$CD$ and $GH$ are respectively the bisectors of $\angle ACB$ and $\angle EGF$ such that $D$ and $H$ lie on sides $AB$ and $FE$ of $\Delta ABC$ and $\Delta EFG$ respectively. If $\Delta ABC \sim \Delta FEG,$ show that:
$(i) \frac{CD}{GH} = \frac{AC}{FG}$
$(ii) \Delta DCB \sim \Delta HGE$
$(iii) \Delta DCA \sim \Delta HGF$

(N/A) It is given that $\Delta ABC \sim \Delta FEG$.

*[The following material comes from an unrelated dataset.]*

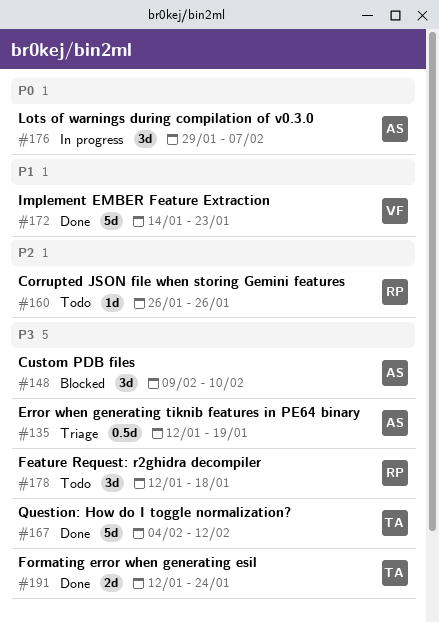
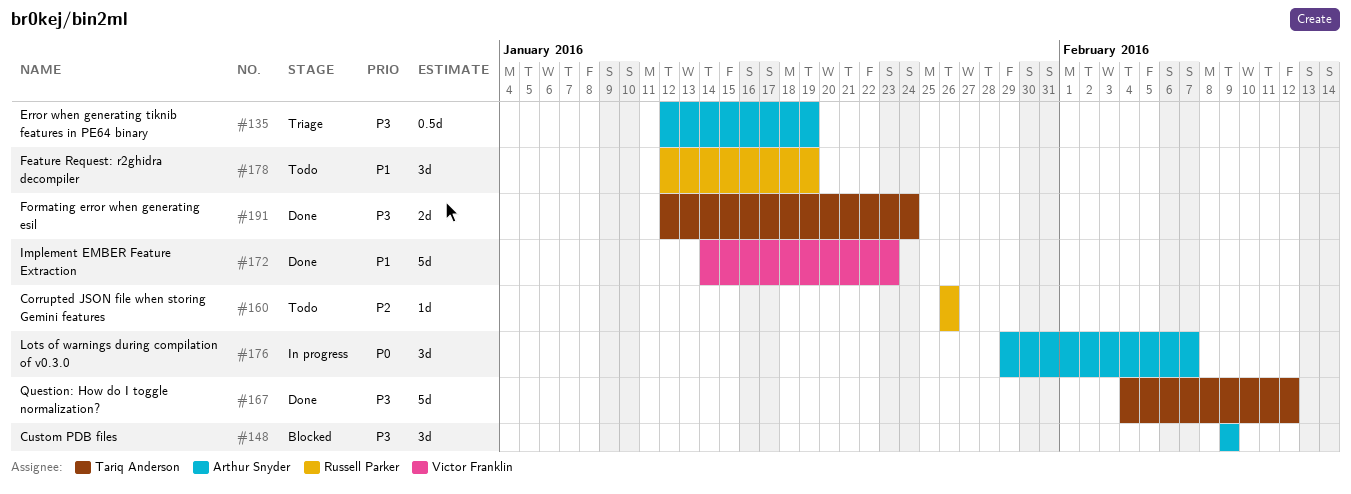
#148, due: Feb 10 -> Feb 9
#178, priority: P3 -> P1
#178, due: Jan 18 -> Jan 19

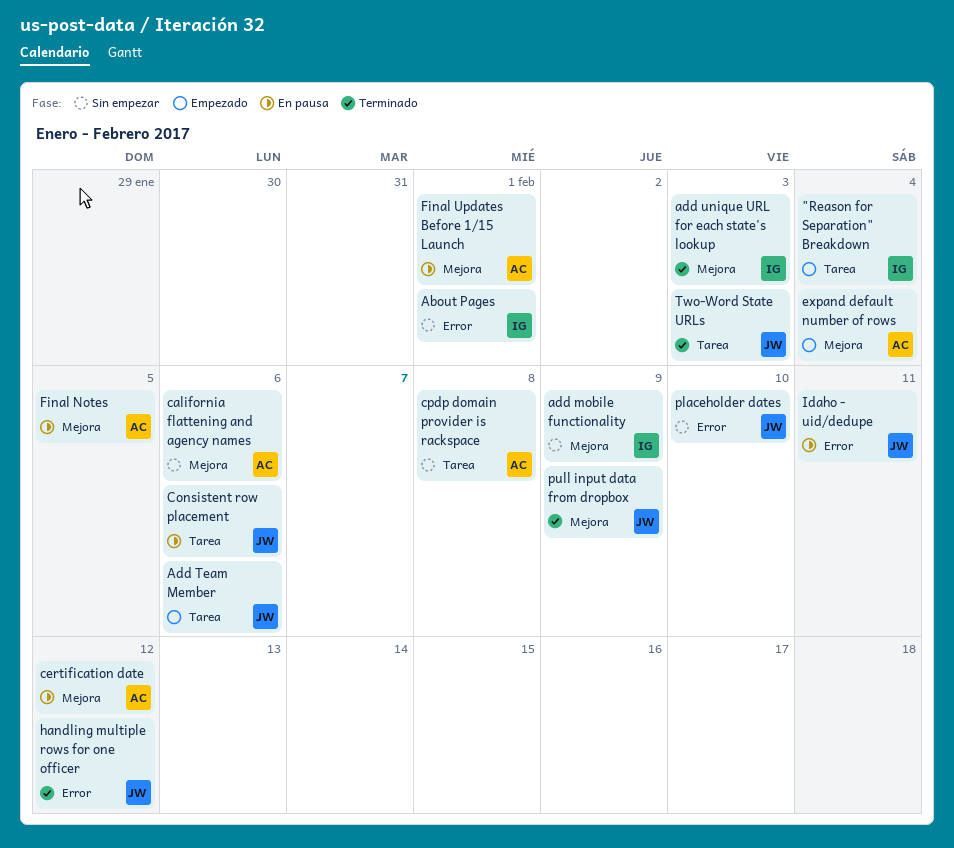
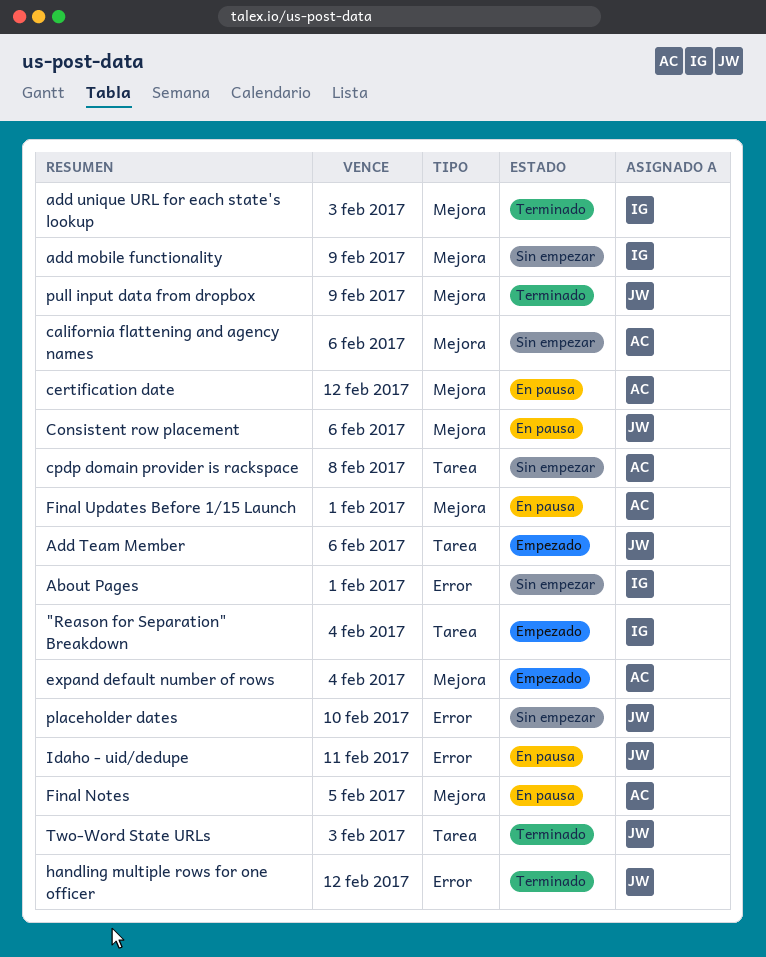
Consistent row placement, label: Tarea -> Mejora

Therefore,$\angle A = \angle F, \angle B = \angle E,$ and $\angle ACB = \angle FGE$.
Since $\angle ACB = \angle FGE,$ their bisectors are also equal.
Therefore,$\angle ACD = \angle FGH$ (Angle bisector).
And,$\angle DCB = \angle HGE$ (Angle bisector).
$(i)$ In $\Delta DCA$ and $\Delta HGF$:
$\angle A = \angle F$ (Given)
$\angle ACD = \angle FGH$ (Proved above)
Therefore,$\Delta DCA \sim \Delta HGF$ (By $AA$ similarity criterion).
Since the triangles are similar,the ratio of their corresponding sides is equal:
$\frac{CD}{GH} = \frac{AC}{FG}$.
$(ii)$ In $\Delta DCB$ and $\Delta HGE$:
$\angle DCB = \angle HGE$ (Proved above)
$\angle B = \angle E$ (Given)
Therefore,$\Delta DCB \sim \Delta HGE$ (By $AA$ similarity criterion).
$(iii)$ In $\Delta DCA$ and $\Delta HGF$:
$\angle A = \angle F$ (Given)
$\angle ACD = \angle FGH$ (Proved above)
Therefore,$\Delta DCA \sim \Delta HGF$ (By $AA$ similarity criterion).